By Angelos Anastasiou
AMIDST fears that a renewed suspension of the foreclosures law by parliament could pose risks similar to those currently faced by Greece, Finance minister Harris Georgiades on Friday stressed the need for Cyprus’ economic adjustment programme to return on track.
The programme agreed with the troika of international lenders was derailed last month when parliament voted to suspend implementation of tougher foreclosure legislation until March 2, to coincide with the voting of the insolvency framework – a set of laws governing bankruptcy and borrower protection.
The International Monetary Fund said the implementation of a modern legislative framework on foreclosures and insolvencies remain “key programme commitments” for Cyprus.
“These steps aim at reducing the high level of non-performing loans, which is essential to restoring growth and job creation in Cyprus,” the IMF said in a statement.
“Given the further suspension of the effective application of the foreclosure framework, reaching staff-level agreement on the review was not possible during this visit,” the IMF said. “The teams look forward to a timely completion of the review as soon as the conditions are in place for a positive conclusion”.
According to troika planning, the new foreclosure law that greatly simplifies and expedites foreclosure procedure, should have been implemented on January 1, 2015, but the government’s failure to take the insolvency framework to a House vote by then – the fifth and final law comprising the framework currently in the final stages of preparation – has been cited by parliamentary parties as reason to suspend foreclosures.

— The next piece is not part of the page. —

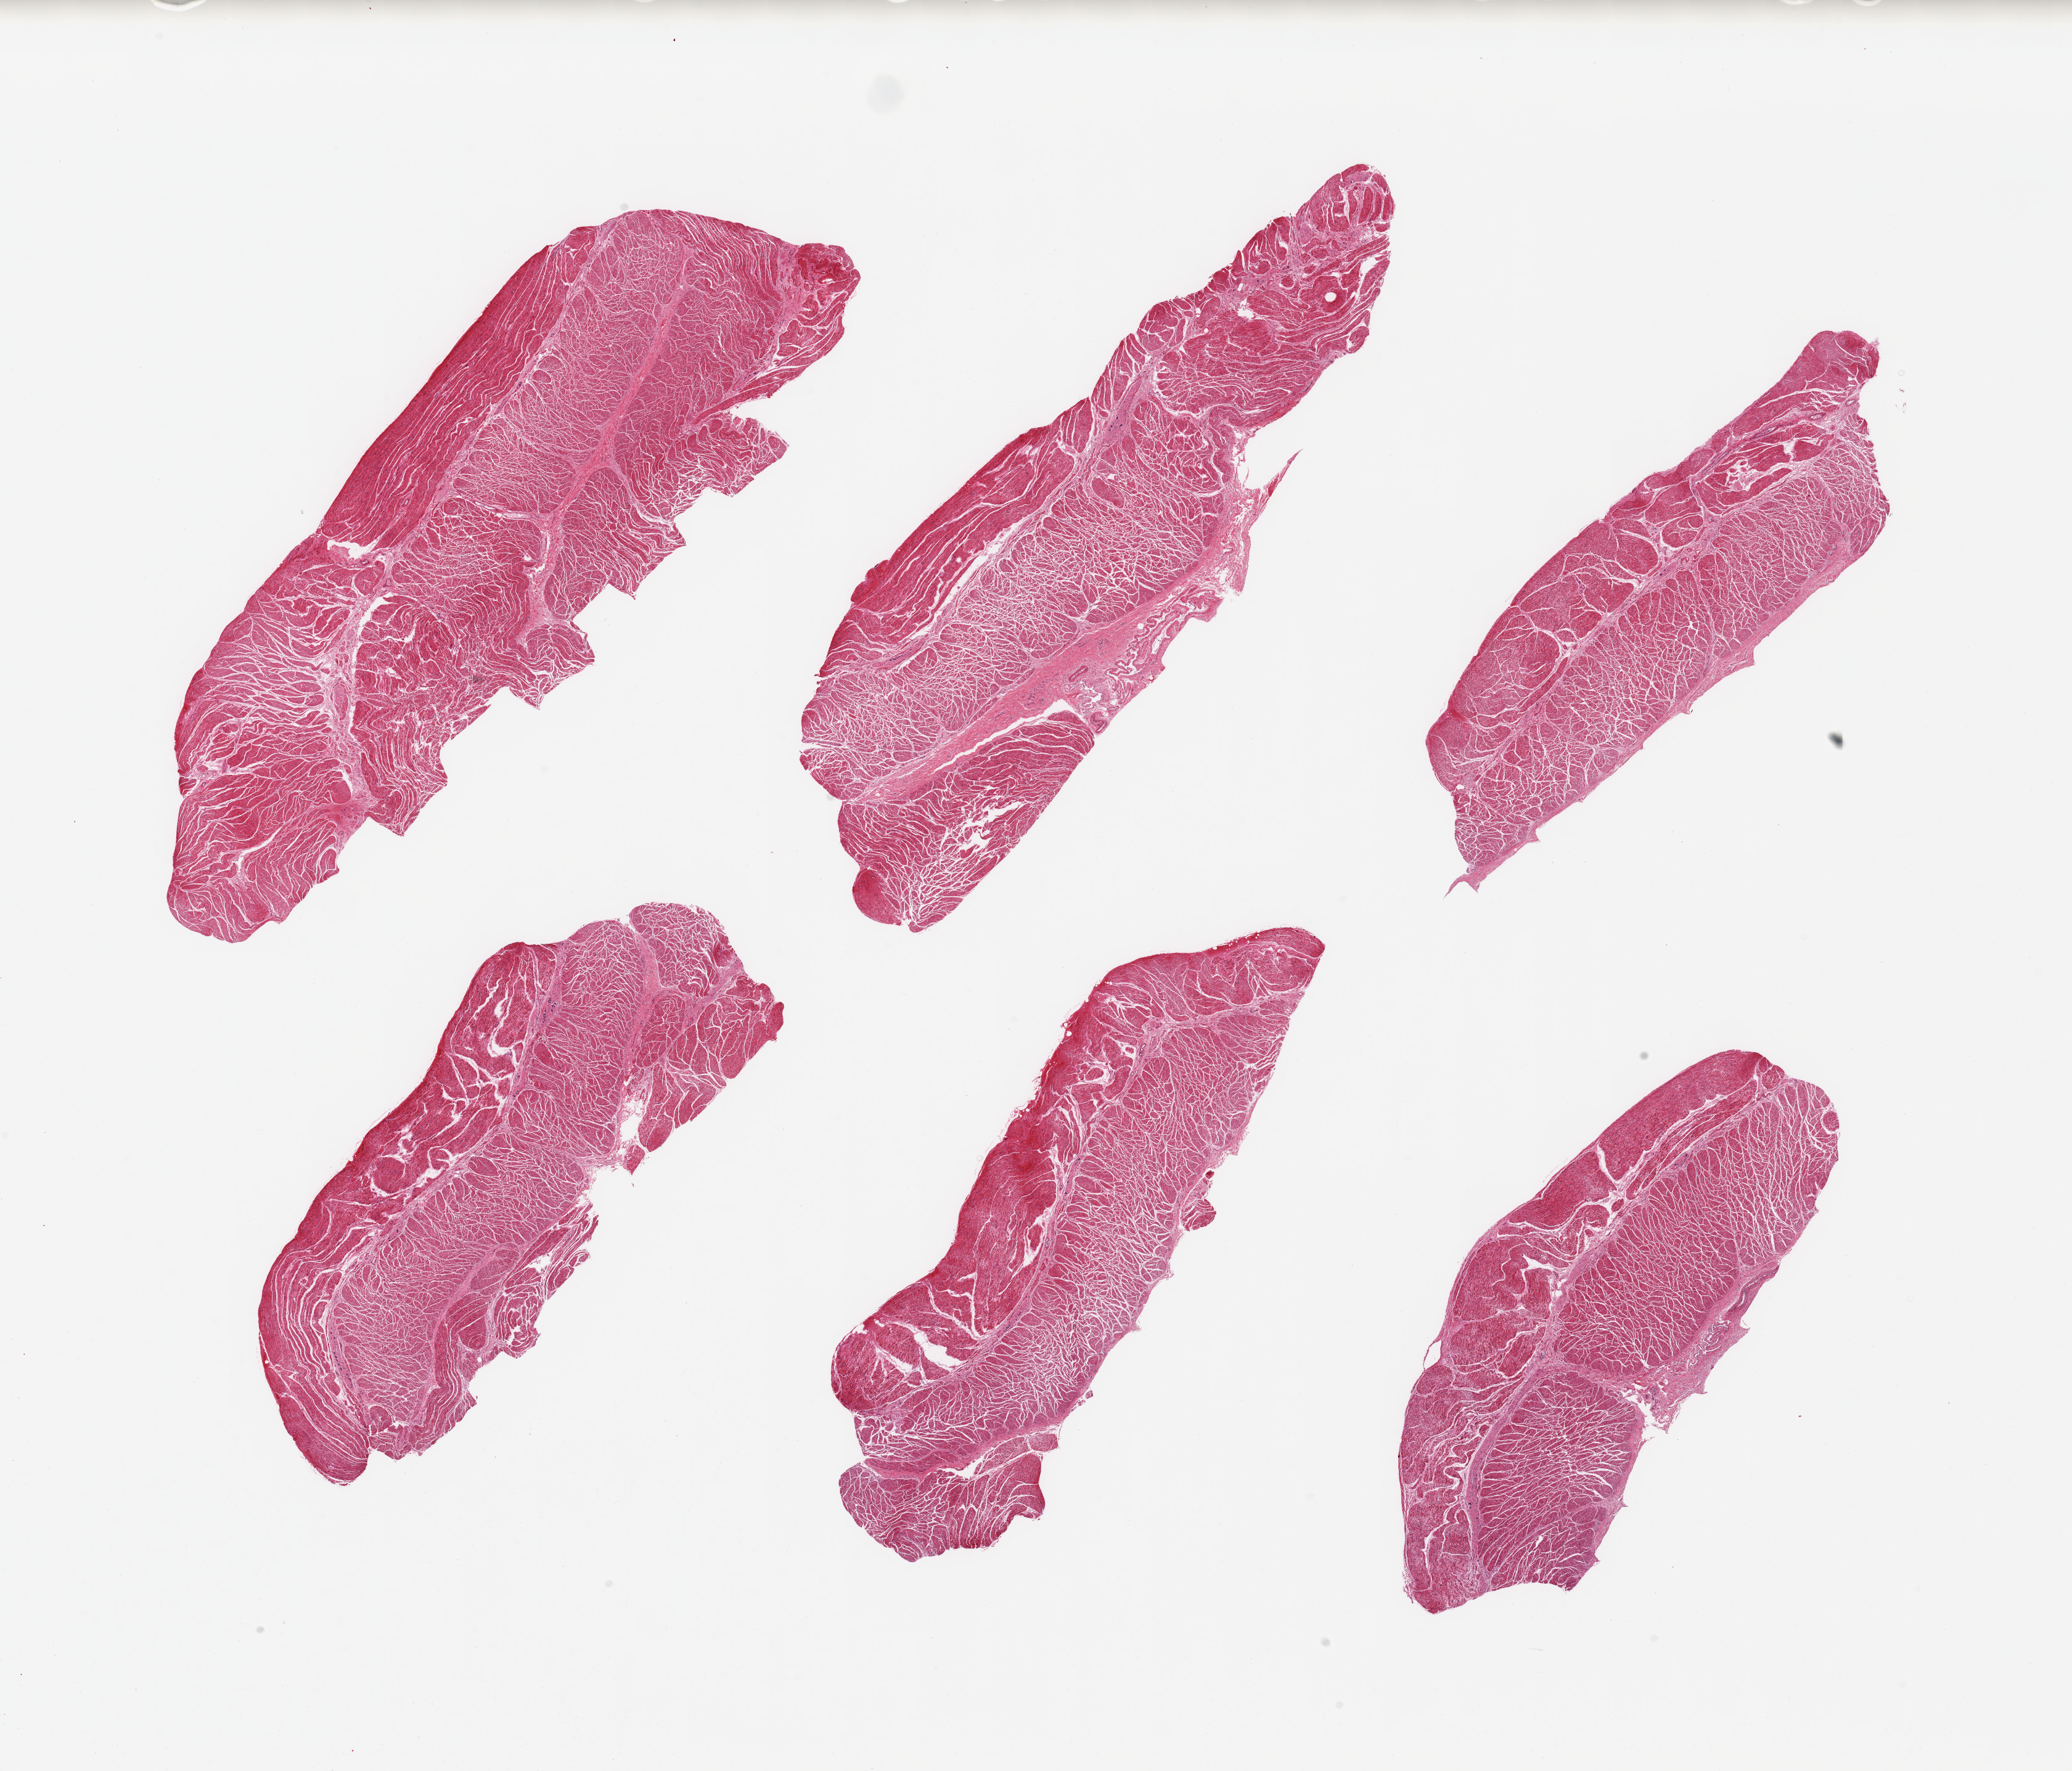
Digitized haematoxylin and eosin-stained section, whole scanned area (about 26.6 x 22.7 mm, from a 20x scan) shown as a low-resolution overview; PAXgene-fixed, paraffin-embedded tissue; target tissue: esophageal muscle; donor tissue sample. Female donor.
Review note (as recorded): 6 pieces; well dissected muscularis propria.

In turn, the suspension caused the troika to freeze Cyprus’ programme until such time as the foreclosure law is enforced.
Against this backdrop, the troika Cyprus mission chiefs have been on the island this week for an informal progress review.
Among the issues discussed was a sticking point in the final insolvency framework bill – the treatment of guarantors in case of a borrower’s default, or a court-ordered restructuring of a loan.
Political parties involved in the preparation of the bill have been arguing that guarantors should not be stuck with the unpaid debt of a defaulting borrower, especially since the borrower will be relieved of any obligation following a three-year probation period after being declared bankrupt.
But the Troika has insisted that relief for guarantors could not come at the expense of the lender, and thus banks should be entitled to go after guarantors for any outstanding amounts in excess of the value of any collateral, if the borrower defaults or obtains a court order for the mandatory restructuring of the loan.
With no conciliatory proposal in sight, the stalemate threatens a further extension of the programme freeze, as neither side appears willing to move back on its arguments.
And although the government is not facing imminent liquidity issues, as long as no progress is made on the insolvency framework, the likelihood of it running out of money increases with time.
In response to the troika’s proposals, political parties issued statements rejecting its arguments.
But in a statement of its own marking the end of the unofficial progress review, the European Commission on Friday noted that the implementation of a modern legislative framework on foreclosures and insolvencies remain “key programme commitments” for Cyprus.
“These steps aim at reducing the high level of non-performing loans, which is essential to restoring growth and job creation in Cyprus,” the statement said.
Speaking to reporters on Friday afternoon after the troika delegates departed, Finance minister Georgiades said that the only way to survival for any nation is either through access to international markets – which Cyprus has lost since 2011 – or to a bailout programme.
He added that the unofficial review confirmed that the Cyprus economy is on a path to correction.
“Implementation of the programme does not lead our economy to a recessionary spiral, but in the opposite direction,” he noted. “Our economy is turning around – though we may not yet consider the challenges tackled.”
He also addressed the upcoming ‘quantitative easing’ programme announced by the European Central Bank, which he described as an “opportunity”, although Cyprus will only become eligible to enter it after a positive programme review.
“There are opportunities we need to pursue,” he said – a nod to the urgent need for the reform programme to return on track. “And there are potential risks we need to protect ourselves from.”